TASK: Please repeat each of the records that follow, exactly as written.

____

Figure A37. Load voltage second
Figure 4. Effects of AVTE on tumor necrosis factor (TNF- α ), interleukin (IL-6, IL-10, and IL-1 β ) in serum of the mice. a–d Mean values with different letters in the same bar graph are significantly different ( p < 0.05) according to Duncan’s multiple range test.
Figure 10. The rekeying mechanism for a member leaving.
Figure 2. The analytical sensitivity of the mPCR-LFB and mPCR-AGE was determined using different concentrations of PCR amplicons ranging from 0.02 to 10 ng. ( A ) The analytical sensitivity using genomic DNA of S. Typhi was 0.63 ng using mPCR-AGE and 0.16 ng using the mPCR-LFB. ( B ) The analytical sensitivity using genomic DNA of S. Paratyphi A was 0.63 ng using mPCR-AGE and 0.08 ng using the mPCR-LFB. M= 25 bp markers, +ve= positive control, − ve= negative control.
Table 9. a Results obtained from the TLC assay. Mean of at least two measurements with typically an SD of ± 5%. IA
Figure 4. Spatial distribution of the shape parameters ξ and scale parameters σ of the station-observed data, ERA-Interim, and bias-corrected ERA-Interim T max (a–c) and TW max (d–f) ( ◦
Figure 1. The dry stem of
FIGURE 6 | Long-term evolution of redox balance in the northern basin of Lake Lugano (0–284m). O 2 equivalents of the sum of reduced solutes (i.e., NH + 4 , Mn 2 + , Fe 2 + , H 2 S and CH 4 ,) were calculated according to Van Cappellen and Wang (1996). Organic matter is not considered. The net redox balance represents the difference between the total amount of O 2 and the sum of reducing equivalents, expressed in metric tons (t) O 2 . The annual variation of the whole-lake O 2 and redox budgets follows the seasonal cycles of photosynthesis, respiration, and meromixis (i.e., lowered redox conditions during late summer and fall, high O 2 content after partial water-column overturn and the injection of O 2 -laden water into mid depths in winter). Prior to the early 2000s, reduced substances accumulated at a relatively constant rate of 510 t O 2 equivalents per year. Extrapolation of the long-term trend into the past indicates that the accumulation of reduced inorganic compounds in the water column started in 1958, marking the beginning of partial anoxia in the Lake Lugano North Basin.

____

FINISHED EXERCISE:
Figure A37. Load voltage second
Figure 4. Effects of AVTE on tumor necrosis factor (TNF- α ), interleukin (IL-6, IL-10, and IL-1 β ) in serum of the mice. a–d Mean values with different letters in the same bar graph are significantly different ( p < 0.05) according to Duncan’s multiple range test.
Figure 10. The rekeying mechanism for a member leaving.
Figure 2. The analytical sensitivity of the mPCR-LFB and mPCR-AGE was determined using different concentrations of PCR amplicons ranging from 0.02 to 10 ng. ( A ) The analytical sensitivity using genomic DNA of S. Typhi was 0.63 ng using mPCR-AGE and 0.16 ng using the mPCR-LFB. ( B ) The analytical sensitivity using genomic DNA of S. Paratyphi A was 0.63 ng using mPCR-AGE and 0.08 ng using the mPCR-LFB. M= 25 bp markers, +ve= positive control, − ve= negative control.
Table 9. a Results obtained from the TLC assay. Mean of at least two measurements with typically an SD of ± 5%. IA
Figure 4. Spatial distribution of the shape parameters ξ and scale parameters σ of the station-observed data, ERA-Interim, and bias-corrected ERA-Interim T max (a–c) and TW max (d–f) ( ◦
Figure 1. The dry stem of
FIGURE 6 | Long-term evolution of redox balance in the northern basin of Lake Lugano (0–284m). O 2 equivalents of the sum of reduced solutes (i.e., NH + 4 , Mn 2 + , Fe 2 + , H 2 S and CH 4 ,) were calculated according to Van Cappellen and Wang (1996). Organic matter is not considered. The net redox balance represents the difference between the total amount of O 2 and the sum of reducing equivalents, expressed in metric tons (t) O 2 . The annual variation of the whole-lake O 2 and redox budgets follows the seasonal cycles of photosynthesis, respiration, and meromixis (i.e., lowered redox conditions during late summer and fall, high O 2 content after partial water-column overturn and the injection of O 2 -laden water into mid depths in winter). Prior to the early 2000s, reduced substances accumulated at a relatively constant rate of 510 t O 2 equivalents per year. Extrapolation of the long-term trend into the past indicates that the accumulation of reduced inorganic compounds in the water column started in 1958, marking the beginning of partial anoxia in the Lake Lugano North Basin.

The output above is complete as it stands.